Text shown Start Marker

The funny thing is, Armadillos are one of the main foods of a Jaguar.


----------



## WSB (Oct 30, 2007)

1st pic aint no dog.

2nd pic is a bear.


----------



## Nicodemus (Oct 30, 2007)

My monitor ain`t good enough to see what`s in the first pic.

The second pic looks to be a bear tearin up a rotten log lookin` for grubs.


----------



## Dixiesimpleman32 (Oct 30, 2007)

first pic looks like a fat black lab to me.2nd is a bear.


----------



## skeeterbit (Oct 30, 2007)

first one sure looks like a cat


----------



## Mr W. (Oct 30, 2007)

The 2nd pic is a bear. And if that is a deer carcus he is eating, it is a moe daddy big deer carcus.


----------



## madrabbit (Oct 30, 2007)

First one is the elusive and endangered black hamster

Second is Ferret...........dont act like yall cant see it.


----------



## CCROLAND (Oct 30, 2007)

get a better camera. one thet takes better pics at night. the second is bear, you can see his head and the outline if his ears. the first one looks like barry bond's cat. i bet it didn't take steroids either!!


----------



## BubbaD (Oct 30, 2007)

We have that problem around here too


----------



## Lloyd72 (Oct 30, 2007)

definitely a nutria rat no doubt in my mind look at the resemblance


----------



## Researcher31726 (Oct 31, 2007)

PROOF! PROOF AT LAST FOR THE NON-BELIEVERS!  
Sue


----------



## mikey (Oct 31, 2007)

i talked to noveggy them pics came from twiggs county  bet its somebodys pet done got loose, probly that high fence guys


----------



## NotaHunter (Oct 31, 2007)

OK, I'm not hunter, but I did stay in a Holiday Inn Express last night.   I think it's a black panther. I had heard stories growing up in North Georgia about panthers in the wild, but now it looks like someone has proof.


----------



## mikey (Oct 31, 2007)

you know looking back at these pics, they are right that is a big carcass the bear is eating, bet thats elk leftovers from that high fence place


----------



## Festus (Oct 31, 2007)

7x57 said:


> I brightened the 2nd picture and zoomed in on it.   It's almost certainly a black bear and it appears to be a good sized one too.   His head is too broad for a dog and his front arms are too stocky to be a dog.   You can see the brown on his nose zoomed in.



Hey! I recognize that carcass!!!  That's buffalo!


----------



## The AmBASSaDEER (Oct 31, 2007)

looks like a panther to me. def not a pit or dog.


----------



## Addicted (Oct 31, 2007)

I vote for Panther as well.  I saw one numerous times in the woods at Paulding Forest WMA about 10 years ago. My father saw it once as well. Nobody beleived me then either. LOL  I should have shot it to prove it but I was concerned that I would have got locked up or fined for it.  Definitely Looks the same to me.


----------



## Wiskey_33 (Oct 31, 2007)

I'll vote for Windigo


----------



## NotaHunter (Oct 31, 2007)

Wiskey_33 said:


> I'll vote for Windigo





Well, that's a comforting thought!


----------



## kevina (Oct 31, 2007)

*I Believe It Is Definitely A*

Matterbaby! For Sure!


----------



## CCROLAND (Oct 31, 2007)

A Cat On Barry Bond's Steroids.


----------



## dawg2 (Nov 1, 2007)

Text shown End Marker

§ Problems to solve
1) In the forum thread, which county did mikey say the pictures came from?
2) Please decide whether each statement agrees with the forum thread, answering yes or no and quoting the words that decide it. (a) NotaHunter heard stories about panthers while growing up in North Georgia. (b) Addicted saw the panther only once at Paulding Forest WMA. (c) Festus identifies the carcass as elk.

Information given Start Marker

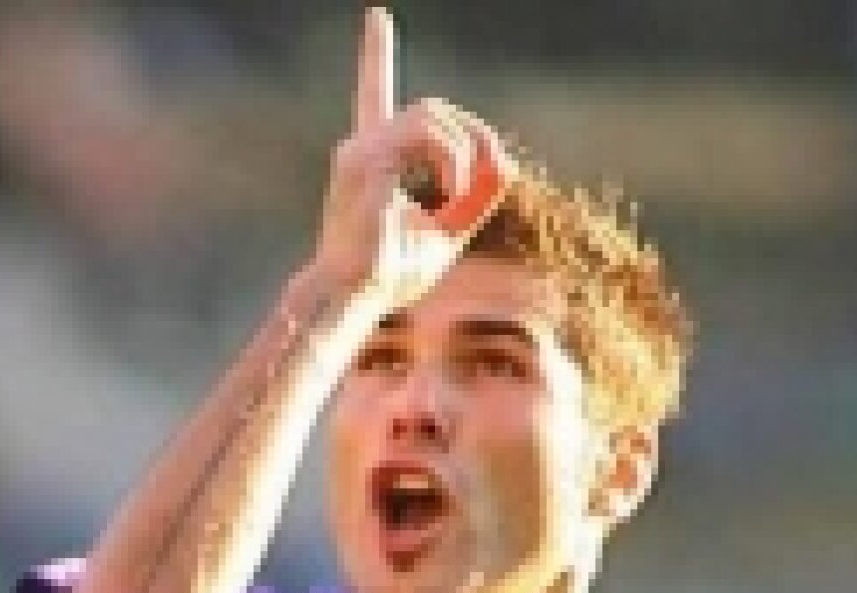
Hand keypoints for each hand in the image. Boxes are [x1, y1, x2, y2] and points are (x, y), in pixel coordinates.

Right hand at [308, 7, 513, 305]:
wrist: (352, 299)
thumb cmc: (389, 275)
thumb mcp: (446, 234)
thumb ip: (472, 199)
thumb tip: (504, 165)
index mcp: (374, 160)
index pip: (374, 95)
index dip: (376, 55)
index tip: (378, 16)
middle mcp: (361, 148)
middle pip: (432, 109)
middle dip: (475, 135)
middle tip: (493, 175)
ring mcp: (360, 152)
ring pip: (431, 116)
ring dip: (464, 152)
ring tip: (462, 197)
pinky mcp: (366, 164)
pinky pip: (427, 140)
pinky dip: (453, 167)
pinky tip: (449, 201)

Information given End Marker

§ Responses by task
1) Twiggs County

2)
(a) Yes: "I had heard stories growing up in North Georgia about panthers in the wild"
(b) No: "I saw one numerous times in the woods at Paulding Forest WMA about 10 years ago."
(c) No: "That's buffalo!"